The most prominent PLK inhibitor tested in late-stage clinical development, thus far, is volasertib, developed by Boehringer Ingelheim. In a randomized Phase 2 trial of volasertib plus low-dose cytarabine (“LDAC”) in 87 AML patients not eligible for induction therapy, patients received LDAC 20mg twice-daily subcutaneously on days 1-10 or LDAC plus volasertib 350 mg IV on days 1 + 15 every four weeks. The response rate (complete remission and complete remission with incomplete blood count recovery) was higher for LDAC + volasertib vs LDAC (31.0% vs 13.3%; p=0.052). Median event-free survival was significantly prolonged by LDAC + volasertib compared with LDAC (5.6 vs 2.3 months). The encouraging results led to the Phase 3 POLO-AML-2 study in early 2013, which enrolled 666 elderly patients (65 years or older) with newly diagnosed AML, who were not eligible for intensive induction therapy. However; in June, 2016, Boehringer Ingelheim reported that LDAC + volasertib did not meet the primary endpoint of objective response; although better than LDAC, alone, the difference was not statistically significant. The data also showed an unfavorable overall survival trend for the experimental arm, with the safety profile of the LDAC + volasertib dosing regimen considered as the main reason for the trend.
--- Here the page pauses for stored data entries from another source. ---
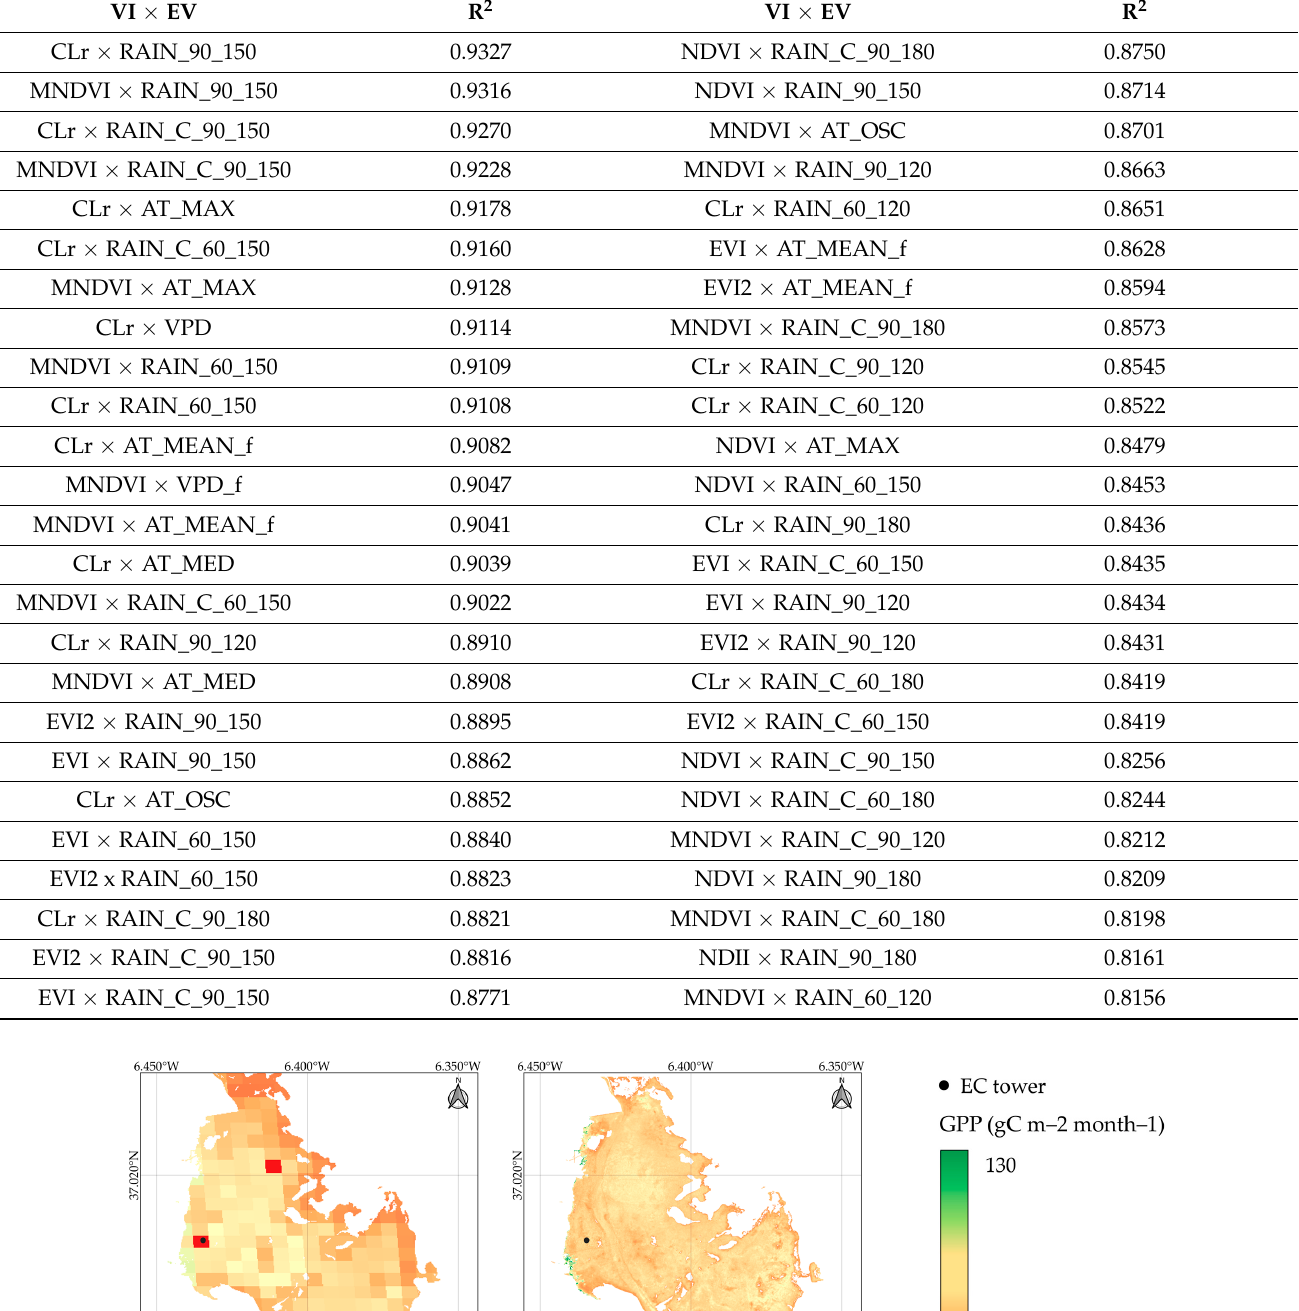
Table A2. Coefficient of determination of the first fifty VIs and environmental variables combinations showing higher correlation with ground measurements of GPP.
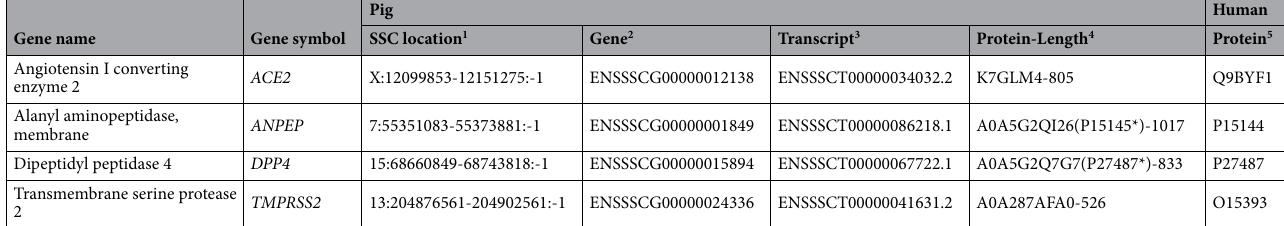
Table 1. Candidate genes investigated in the present study. 1 Porcine chromosome, starting position, ending position, gene orientation. Coordinates are based on the Sscrofa11.1 reference genome; 2 Ensembl gene identifier; 3 Ensembl canonical transcript identifier (it is defined as the longest CCDS translation with no stop codons); 4 UniProtKB accession number related to the Ensembl canonical transcript. The number of residues of the protein is reported; 5 UniProtKB accession number. *Alternative reviewed entry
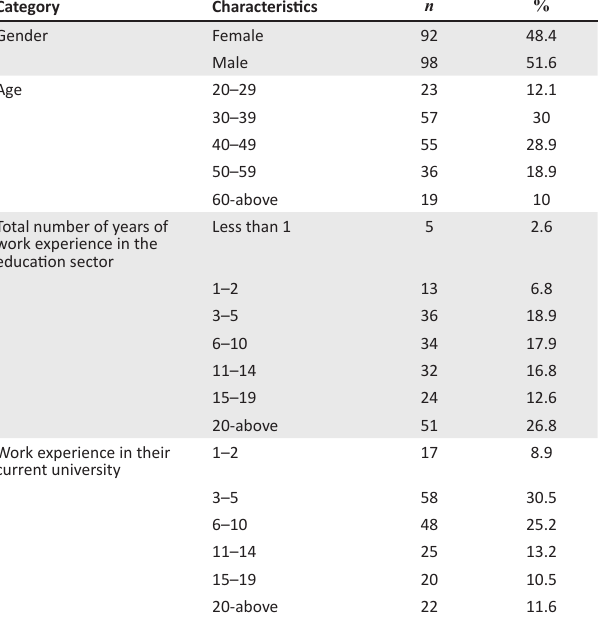
TABLE 1: Sample characteristics. Category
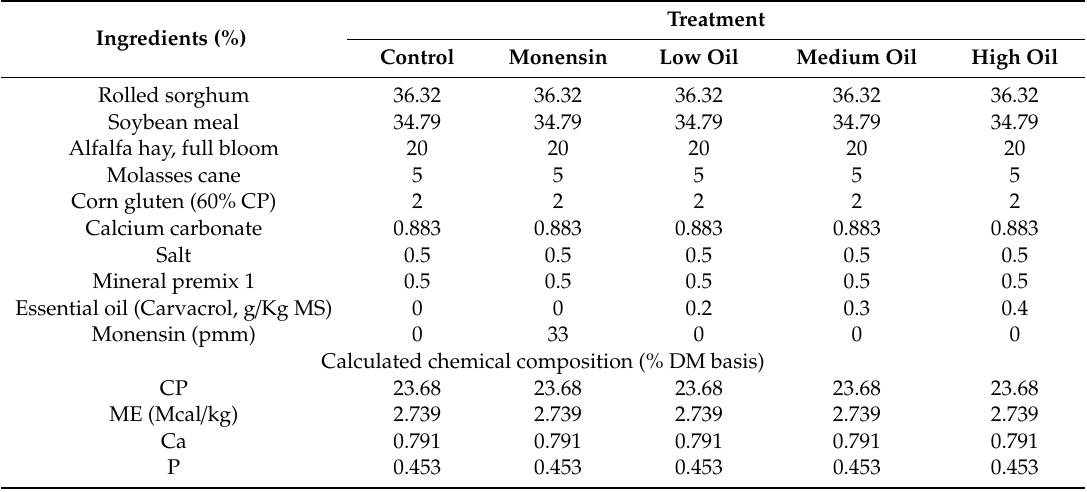
Table 3. Ingredients and chemical composition (DM basis) of diets of finishing hair lambs supplemented with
The fact that volasertib demonstrated survival benefits in the Phase 2 trial provided proof-of-concept for PLK inhibition as a mechanism of action for an AML therapy; however, its unacceptable safety profile may have resulted from the fact that volasertib’s inhibition of PLK1 is not highly selective and it also inhibits PLK2 and PLK3. By contrast, PCM-075 is able to deliver much more selective inhibition of PLK1 than volasertib. PCM-075 also has a half-life of 24 hours vs volasertib’s 135 hours.

GSK461364, developed by GSK, appears to have less sensitivity to PLK2 and PLK3 than volasertib, although it is not as specific to PLK1 as PCM-075. GSK461364 was investigated in a Phase 1 study in patients with advanced solid tumor cancers. The best response was prolonged stable disease of more than 16 weeks that occurred in 15% of patients. However, GSK461364 had off target adverse events including grade 4 pulmonary emboli. Venous thrombotic emboli (VTE) and myelosuppression were the most common grade 3-4 drug-related events; and VTE occurred in 20% of patients, which demanded co-administration of anticoagulants. There are no further clinical updates for GSK461364 after the Phase 1 study.

Other PLK inhibitors that have been evaluated include rogosertib - Oncova, a non-targeted broad-spectrum multi-kinase inhibitor (RAF, PI3K, PLK), evaluated for pancreatic cancer and Myelodysplastic Syndrome (“MDS”), which failed a Phase 3 trial in MDS. Currently, Oncova is testing an IV formualtion of rogosertib in high-risk MDS patients. CY140 - Cyclacel, a PLK1, 2, 3 inhibitor, is currently in preclinical studies for the treatment of esophageal cancer.